Potential for Controllable Synthesis: Continuous control of acoustic features via phonological vector scaling offers new pathways for interpretable speech synthesis.

Limitations & Future Work¶

Only 3 English pre-trained S3Ms (wav2vec 2.0, HuBERT, WavLM) were tested; multilingual pre-trained models were not included.
Vocoder resynthesis quality may introduce noise, affecting the precision of acoustic measurements.
Current analysis focus is on the phoneme level; higher-level compositionality (e.g., syllables, prosody) remains unexplored.
Future work could explore using phonological vectors for controllable voice conversion or speech enhancement applications.
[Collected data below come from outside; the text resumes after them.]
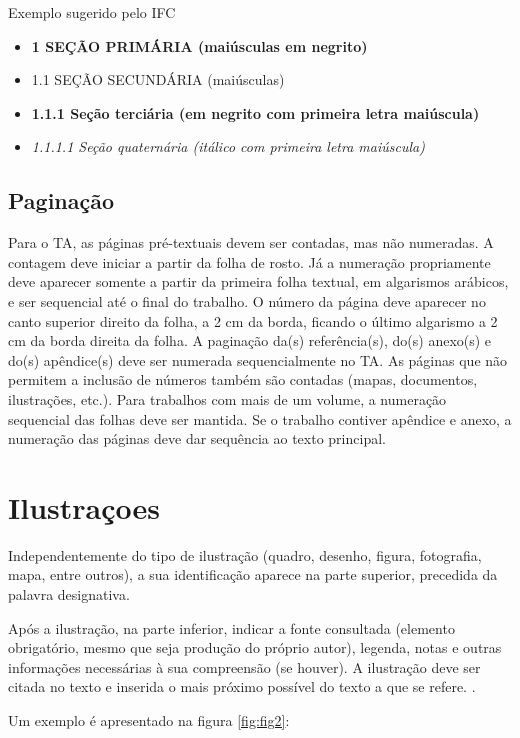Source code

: Exemplo sugerido pelo IFC
\begin{itemize}
\item[] \textbf{1  SEÇÃO PRIMÁRIA (maiúsculas em negrito)}
\item[] 1.1  SEÇÃO SECUNDÁRIA (maiúsculas)
\item[] \textbf{1.1.1   Seção terciária (em negrito com primeira letra maiúscula)}
\item[] \textit{1.1.1.1 Seção quaternária (itálico com primeira letra maiúscula)}
\end{itemize}


\subsection{Paginação}
Para o TA, as páginas pré-textuais devem ser contadas, mas não numeradas. A contagem deve iniciar a partir da folha de rosto. Já a numeração propriamente deve aparecer somente a partir da primeira folha textual, em algarismos arábicos, e ser sequencial até o final do trabalho. 
O número da página deve aparecer no canto superior direito da folha, a 2 cm da borda, ficando o último algarismo a 2 cm da borda direita da folha.
A paginação da(s) referência(s), do(s) anexo(s) e do(s) apêndice(s) deve ser numerada sequencialmente no TA. As páginas que não permitem a inclusão de números também são contadas (mapas, documentos, ilustrações, etc.).
Para trabalhos com mais de um volume, a numeração sequencial das folhas deve ser mantida. Se o trabalho contiver apêndice e anexo, a numeração das páginas deve dar sequência ao texto principal.

\section{Ilustraçoes}
Independentemente do tipo de ilustração (quadro, desenho, figura, fotografia, mapa, entre outros), a sua identificação aparece na parte superior, precedida da palavra designativa. 
\begin{citacao}
Após a ilustração, na parte inferior, indicar a fonte consultada (elemento obrigatório, mesmo que seja produção do próprio autor), legenda, notas e outras informações necessárias à sua compreensão (se houver). A ilustração deve ser citada no texto e inserida o mais próximo possível do texto a que se refere. \cite[p. 11]{abnt14724}.
\end{citacao}

Um exemplo é apresentado na figura \ref{fig:fig2}:


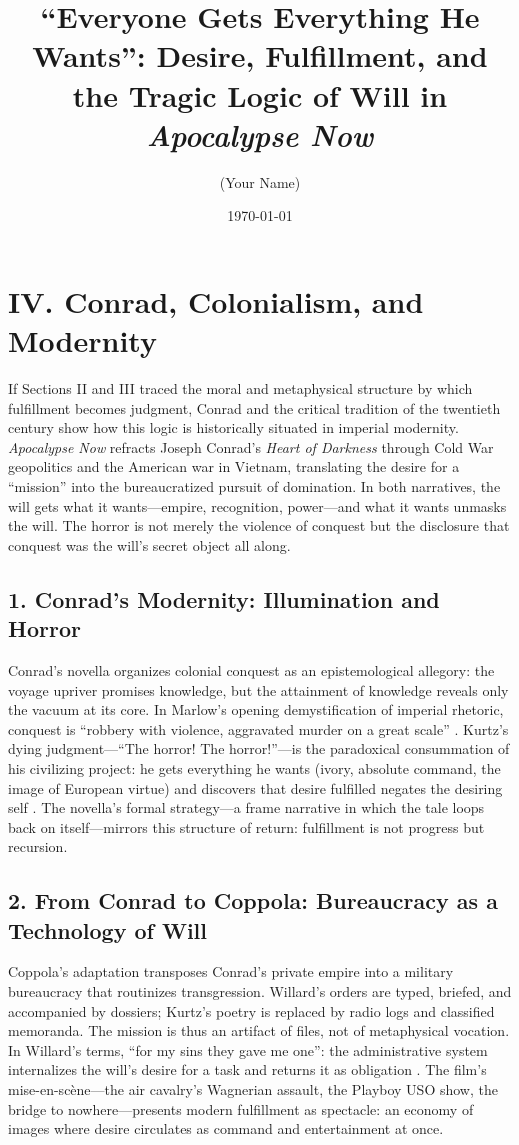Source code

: \documentclass[12pt]{article}
\title{“Everyone Gets Everything He Wants”: Desire, Fulfillment, and the Tragic Logic of Will in \textit{Apocalypse Now}}
\author{(Your Name)}
\date{\today}
\begin{document}
\maketitle

\section*{IV. Conrad, Colonialism, and Modernity}

If Sections II and III traced the moral and metaphysical structure by which fulfillment becomes judgment, Conrad and the critical tradition of the twentieth century show how this logic is historically situated in imperial modernity. \textit{Apocalypse Now} refracts Joseph Conrad’s \textit{Heart of Darkness} through Cold War geopolitics and the American war in Vietnam, translating the desire for a ``mission'' into the bureaucratized pursuit of domination. In both narratives, the will gets what it wants---empire, recognition, power---and what it wants unmasks the will. The horror is not merely the violence of conquest but the disclosure that conquest was the will’s secret object all along.

\subsection*{1. Conrad’s Modernity: Illumination and Horror}
Conrad’s novella organizes colonial conquest as an epistemological allegory: the voyage upriver promises knowledge, but the attainment of knowledge reveals only the vacuum at its core. In Marlow’s opening demystification of imperial rhetoric, conquest is ``robbery with violence, aggravated murder on a great scale'' \parencite[ConradHOD1990]{ConradHOD1990}. Kurtz’s dying judgment---``The horror! The horror!''---is the paradoxical consummation of his civilizing project: he gets everything he wants (ivory, absolute command, the image of European virtue) and discovers that desire fulfilled negates the desiring self \parencite{ConradHOD1990}. The novella’s formal strategy---a frame narrative in which the tale loops back on itself---mirrors this structure of return: fulfillment is not progress but recursion.

\subsection*{2. From Conrad to Coppola: Bureaucracy as a Technology of Will}
Coppola’s adaptation transposes Conrad’s private empire into a military bureaucracy that routinizes transgression. Willard’s orders are typed, briefed, and accompanied by dossiers; Kurtz’s poetry is replaced by radio logs and classified memoranda. The mission is thus an artifact of files, not of metaphysical vocation. In Willard’s terms, ``for my sins they gave me one'': the administrative system internalizes the will’s desire for a task and returns it as obligation \parencite{CoppolaApocalypse1979}. The film’s mise-en-scène—the air cavalry’s Wagnerian assault, the Playboy USO show, the bridge to nowhere—presents modern fulfillment as spectacle: an economy of images where desire circulates as command and entertainment at once.
\end{document}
vs. word2vec Analogy Test: This work uses a statistical confidence interval-based evaluation rather than the 3CosAdd/3CosMul methods of Mikolov et al. (2013b), ensuring higher robustness.
vs. Traditional Speech Probing: While traditional probing focuses on what information is encoded, this work reveals the compositional structure of that information.
vs. Choi et al. (2024): Building upon prior clustering analyses that found S3Ms form phoneme clusters, this work identifies the linear relationships between those clusters.

Rating¶

Novelty: ⭐⭐⭐⭐⭐ First systematic proof of phonological vector arithmetic in S3Ms; highly novel concept.
Experimental Thoroughness: ⭐⭐⭐⭐⭐ Extremely comprehensive analysis across 96 languages and 19 features.
Writing Quality: ⭐⭐⭐⭐⭐ Fluent prose, clear diagrams, and an elegant introduction of analogies.
Value: ⭐⭐⭐⭐ Deepens the understanding of S3M representation structures with implications for speech synthesis and analysis.